» **Exercise details**
Copy every line of text in the records below, keeping each one exactly as it appears.

--*--

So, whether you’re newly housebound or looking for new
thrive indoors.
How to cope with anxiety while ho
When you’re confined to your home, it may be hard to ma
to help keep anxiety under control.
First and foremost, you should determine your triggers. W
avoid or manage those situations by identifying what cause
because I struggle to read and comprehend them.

--*--

» **Output for this task**
So, whether you’re newly housebound or looking for new
thrive indoors.
How to cope with anxiety while ho
When you’re confined to your home, it may be hard to ma
to help keep anxiety under control.
First and foremost, you should determine your triggers. W
avoid or manage those situations by identifying what cause
because I struggle to read and comprehend them.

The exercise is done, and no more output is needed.